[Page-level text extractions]
>>>
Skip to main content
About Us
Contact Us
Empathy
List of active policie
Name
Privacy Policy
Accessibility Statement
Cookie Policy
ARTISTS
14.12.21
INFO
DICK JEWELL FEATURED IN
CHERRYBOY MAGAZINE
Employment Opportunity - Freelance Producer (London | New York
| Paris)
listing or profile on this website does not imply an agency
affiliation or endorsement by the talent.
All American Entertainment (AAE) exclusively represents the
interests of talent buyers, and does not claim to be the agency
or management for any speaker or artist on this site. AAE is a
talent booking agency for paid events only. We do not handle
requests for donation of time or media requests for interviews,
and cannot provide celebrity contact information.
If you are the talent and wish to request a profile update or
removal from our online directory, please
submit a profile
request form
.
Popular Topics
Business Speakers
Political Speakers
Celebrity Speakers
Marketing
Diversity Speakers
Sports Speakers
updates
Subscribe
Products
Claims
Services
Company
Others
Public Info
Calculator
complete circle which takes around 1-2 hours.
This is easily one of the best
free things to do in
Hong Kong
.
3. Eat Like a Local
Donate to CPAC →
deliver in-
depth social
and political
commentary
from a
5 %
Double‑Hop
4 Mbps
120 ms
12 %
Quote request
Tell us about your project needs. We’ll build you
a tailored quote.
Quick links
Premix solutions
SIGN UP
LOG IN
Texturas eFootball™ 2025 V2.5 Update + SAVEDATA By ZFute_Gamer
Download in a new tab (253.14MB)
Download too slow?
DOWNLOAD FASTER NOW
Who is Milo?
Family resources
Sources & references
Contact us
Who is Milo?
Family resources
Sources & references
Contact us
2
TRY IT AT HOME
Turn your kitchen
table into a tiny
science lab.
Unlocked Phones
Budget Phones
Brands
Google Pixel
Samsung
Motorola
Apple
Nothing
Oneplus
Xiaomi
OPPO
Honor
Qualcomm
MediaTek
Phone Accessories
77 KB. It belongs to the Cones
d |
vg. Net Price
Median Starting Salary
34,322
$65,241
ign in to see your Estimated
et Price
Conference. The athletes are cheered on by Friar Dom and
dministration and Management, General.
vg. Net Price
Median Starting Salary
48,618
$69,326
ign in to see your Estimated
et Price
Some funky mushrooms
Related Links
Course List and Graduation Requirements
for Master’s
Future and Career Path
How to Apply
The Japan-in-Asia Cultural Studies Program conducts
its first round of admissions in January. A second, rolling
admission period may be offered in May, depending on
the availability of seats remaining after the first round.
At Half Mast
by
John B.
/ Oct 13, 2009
<<<
**Task goal:**
Nothing should be dropped or changed, so repeat all of the entries exactly.

**The completed task:**
Skip to main content
About Us
Contact Us
Empathy
List of active policie
Name
Privacy Policy
Accessibility Statement
Cookie Policy
ARTISTS
14.12.21
INFO
DICK JEWELL FEATURED IN
CHERRYBOY MAGAZINE
Employment Opportunity - Freelance Producer (London | New York
| Paris)
listing or profile on this website does not imply an agency
affiliation or endorsement by the talent.
All American Entertainment (AAE) exclusively represents the
interests of talent buyers, and does not claim to be the agency
or management for any speaker or artist on this site. AAE is a
talent booking agency for paid events only. We do not handle
requests for donation of time or media requests for interviews,
and cannot provide celebrity contact information.
If you are the talent and wish to request a profile update or
removal from our online directory, please
submit a profile
request form
.
Popular Topics
Business Speakers
Political Speakers
Celebrity Speakers
Marketing
Diversity Speakers
Sports Speakers
updates
Subscribe
Products
Claims
Services
Company
Others
Public Info
Calculator
complete circle which takes around 1-2 hours.
This is easily one of the best
free things to do in
Hong Kong
.
3. Eat Like a Local
Donate to CPAC →
deliver in-
depth social
and political
commentary
from a
5 %
Double‑Hop
4 Mbps
120 ms
12 %
Quote request
Tell us about your project needs. We’ll build you
a tailored quote.
Quick links
Premix solutions
SIGN UP
LOG IN
Texturas eFootball™ 2025 V2.5 Update + SAVEDATA By ZFute_Gamer
Download in a new tab (253.14MB)
Download too slow?
DOWNLOAD FASTER NOW
Who is Milo?
Family resources
Sources & references
Contact us
Who is Milo?
Family resources
Sources & references
Contact us
2
TRY IT AT HOME
Turn your kitchen
table into a tiny
science lab.
Unlocked Phones
Budget Phones
Brands
Google Pixel
Samsung
Motorola
Apple
Nothing
Oneplus
Xiaomi
OPPO
Honor
Qualcomm
MediaTek
Phone Accessories
77 KB. It belongs to the Cones
d |
vg. Net Price
Median Starting Salary
34,322
$65,241
ign in to see your Estimated
et Price
Conference. The athletes are cheered on by Friar Dom and
dministration and Management, General.
vg. Net Price
Median Starting Salary
48,618
$69,326
ign in to see your Estimated
et Price
Some funky mushrooms
Related Links
Course List and Graduation Requirements
for Master’s
Future and Career Path
How to Apply
The Japan-in-Asia Cultural Studies Program conducts
its first round of admissions in January. A second, rolling
admission period may be offered in May, depending on
the availability of seats remaining after the first round.
At Half Mast
by
John B.
/ Oct 13, 2009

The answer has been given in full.